En octubre de 1998 me fui de casa, con un maletín lleno de fotos,
cartas, música y algunos libros. Sabía que era un viaje sin regreso y que sólo
dependería del azar a partir de entonces. Confiaba en que alguien estaría
esperándome en el aeropuerto de Toronto, pues logré mandar dos o tres avisos y
hacer una llamada telefónica clave. Hoy día, cuando me preguntan cómo fui
escogido para una beca en el Banff Centre, sigo respondiendo: “Me invité yo
mismo”. Estuve dos años tratando de convencerlos, y al final cedieron. Como
tenía que pedirle permiso al Ministerio de Educación para poder viajar,
renuncié a mi puesto de profesor desde junio de ese año, y me sostuve
económicamente vendiendo mi ropero y biblioteca hasta quedarme con lo esencial.
“Te negarán la visa”, era la frase más socorrida de mi círculo cercano. “Los
canadienses están poniendo muchos requisitos ahora; ya no es como antes”. No
faltaron los consejos de tocador: “Lleva corbata; aféitate; que no te vean el
tatuaje de la mano; que no se te ocurra ir con esos zapatos…”El día de la
entrevista, escudado por el inefable Alcides Herrera (que debía irse a México a
fines de año) me presenté con la facha de siempre, desoyendo a los
maquilladores y con una tranquilidad envidiable. Tres horas más tarde tenía una
visa estampada en el libretón cubanoide de pasar puertos.

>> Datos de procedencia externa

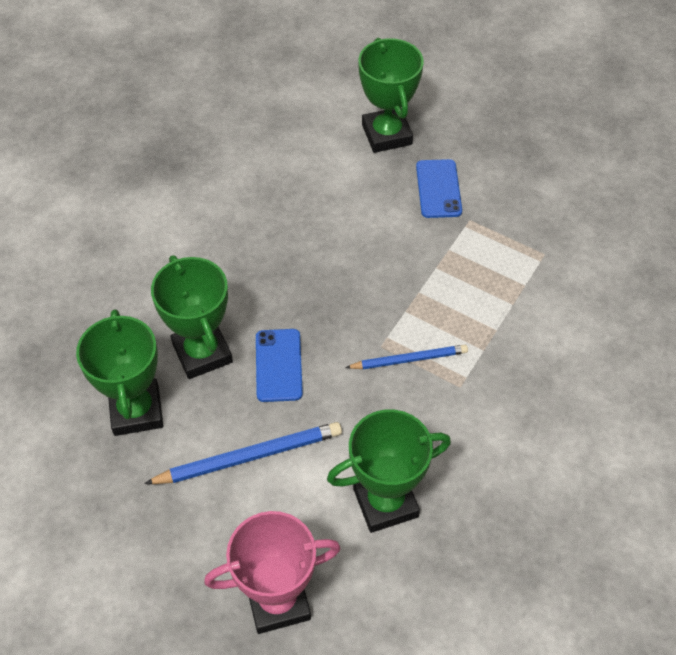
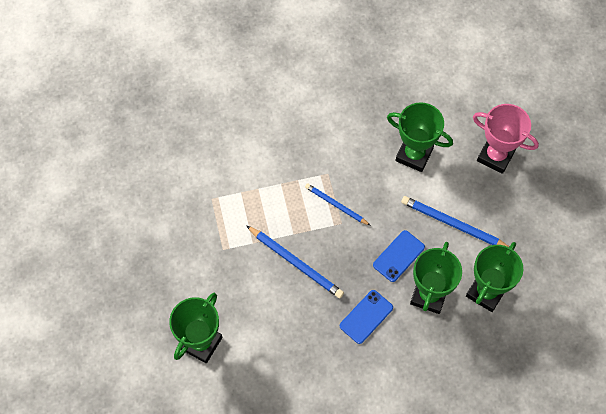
camera: 135 degrees left, 10 degrees up
(382, 267) = (296, 263): none -> blue pencil
(438, 189) = (216, 281): blue phone -> blue phone (366, 317)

Mi última semana la pasé en
Santa Fe, en casa de un amigo de la infancia. No quería ni exhibirme, por temor
a que algún dios o la policía interrumpieran mis planes. Estuve la última tarde
(10 de octubre) bebiendo y ayudando en la cocina. Mi comida de despedida,
capricho de manigua, fue un plato de malangas hervidas, rociadas con manteca de
puerco. Me gasté todo el dinero cubano que me quedaba en ron, y en comida para
la casa de mi amigo. Al anochecer se vació la última botella, y recordé que
había guardado seis monedas de tres pesos, de las que ostentaban la oportuna
cara del Che (alguien me aseguró que en Canadá las podría vender como
souvenirs), y compré la botella del epílogo con moneda despojada de condición
especulativa. Ya tarde en la noche me quedé solo en el portal trasero, oyendo
aquello de: Tengo un dolor en el alma, que no
quiero demostrar… y se me
salieron algunas lágrimas. Dormí sobre el piso frío, con toda intención, y nos
fuimos de madrugada para el aeropuerto. Todo ocurrió de manera vertiginosa. De
pronto estaba en el avión, yo que nunca había volado en mi vida, y me vi entre
nubes y Cuba se iba escurriendo hasta convertirse en una mancha violácea.